DJVU Ransomware is file-encrypting ransomware-type virus, that encrypts user files using yet unidentified encryption algorithm. Ransomware has some similarities with STOP Ransomware, but belonging to one or another family cannot yet be determined unambiguously. Virus appends .djvu extension to encrypted files, what can embarrass some users, as this is popular file format for e-books and storing scanned documents. When encryption is finished DJVU Ransomware places _openme.txt text file with following content in the folders with affected files and on the desktop. Hackers offer 2 e-mails for contact: email@example.com and firstname.lastname@example.org. Malefactors demand ransom in exchange for the decoder. To somehow “encourage” users to pay the ransom, they offer decryption of 1 file for free and 50% discount if ransom is paid within 72 hours. We do not recommend you to pay any money to the authors of the ransomware. You can put your credentials at risk, and there are absolutely no guarantee, that you will receive decryption tool. Antivirus company and individual security experts are already working on breaking the encryption of DJVU Ransomware, and there is always a possibility, that free decryptor will be released.

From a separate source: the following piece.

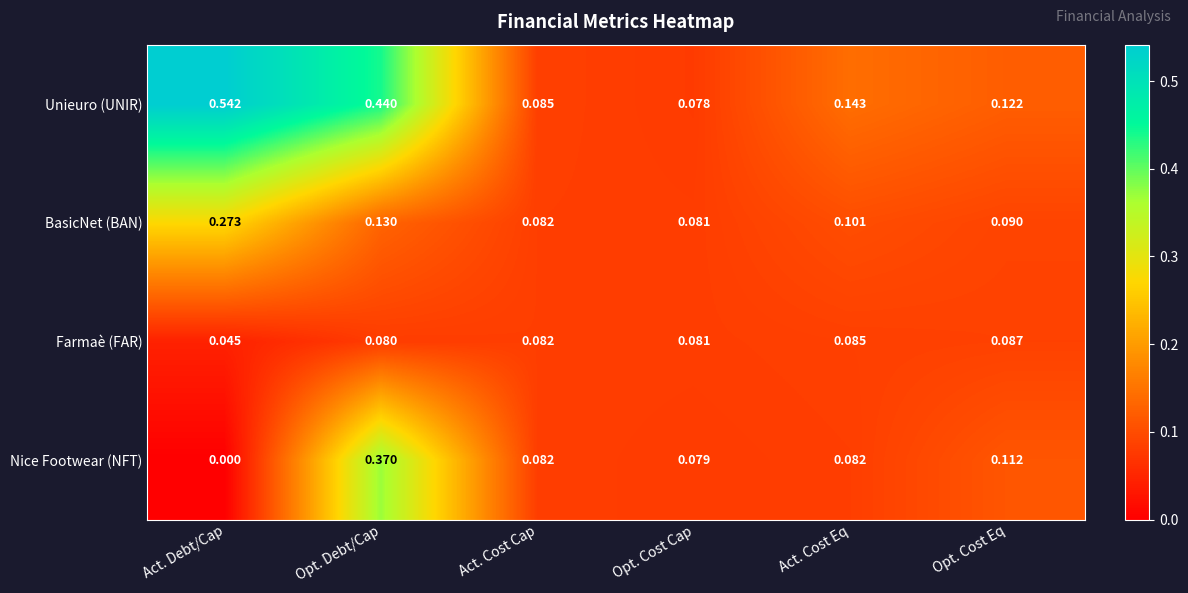

At Opt. Debt/Cap, list the series in order from smallest to largest.

Farmaè (FAR), BasicNet (BAN), Nice Footwear (NFT), Unieuro (UNIR)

RYUK Ransomware is virulent ransomware threat, based on the code of Hermes 2.1 and BitPaymer viruses. Researchers believe, that famous Lazarus Group is responsible for the development and implementation of the virus. Latest variations of this virus append .RYK or .rcrypted extension to encrypted files. Hackers demand 15-50 BTC for decryption, which is great amount. RYUK Ransomware does not bypass UAC, requires permission to run, which means user granted access to the computer for virus executable file. Ransomware encrypts all files except ones in following folders: “Windows”, “Mozilla”, “Chrome”, “RecycleBin”, “Ahnlab”. Before the onset of destructive activity, malware stops more than 180 services and 40 processes, by using taskkill and net stop commands. Stopped services and processes mainly belong to antivirus software, running databases, software for backup and editing documents that can prevent file encryption.
Santa Ransomware is nearly identical to previous versions of Crysis-Dharma-Cezar ransomware family, except that now it adds .santa extension to encrypted files. Dharma-Santa Ransomware constructs file extension from several parts: e-mail address, unique 8-digit identification number (randomly generated) and .santa extension. ID number is also used for victim identification, when hackers send decryption key (although they do it rarely). Dharma-Santa Ransomware authors demand from $500 to $15000 ransom, that can be paid in Monero, Dash or BTC (BitCoins), and in return they promise to send decryption key. This type of ransomware is coded and distributed as RaaS (Ransomware as service), and people your are trying to contact can be just resellers. That is why, amount of money they want for decryption can be very big. Using cryptocurrency makes it impossible to track the payee. We do not recommend to pay any money to malefactors. Usually, after some period of time security specialists from antivirus companies or individual researchers break the algorithms and release decryption keys.
Bkpx Ransomware is one of the subspecies of Crysis-Dharma-Cezar ransomware family, that appends .bkpx extension to the files it encrypts. Virus utilizes extension, that consists of several parts: e-mail adress, unique 8-digit ID (randomly generated) and .bkpx suffix. As a rule, Dharma-Bkpx Ransomware virus asks for $500 to $1500 ransom, that have to be paid in Monero, Dash or BTC (BitCoins), and in return they promise to send decryption key. However, malefactors often do not hold back promises and do not send any decryption keys, or just ignore e-mails from victims, who paid the ransom. It is not advised to send any funds to the hackers. Usually, after some period of time security specialists from antivirus companies and individual researchers break the algorithms and release decoding key. Its noteworthy, that some files can be restored by using backups, shadow copies, previous versions of files or file-recovery software and instructions given on this page.
This is fourth iteration of notorious STOP Ransomware, that was launched in November, 2018. Now it adds .DATAWAIT, .INFOWAIT or .shadow extensions to encrypted files. Virus uses new name for ransom note: !readme.txt. It pretends to be a Windows update and uses the TeamViewer resource. Ransomware still uses RSA-1024 encryption algorithm. Current version of STOP Ransomware was developed in Visual Studio 2017. This variation of STOP Ransomware demands $290 ransom for decryption. Malefactors offer 50% discount, if users pay in 72 hours. At the moment, there are no decryption tools availabe for STOP Ransomware.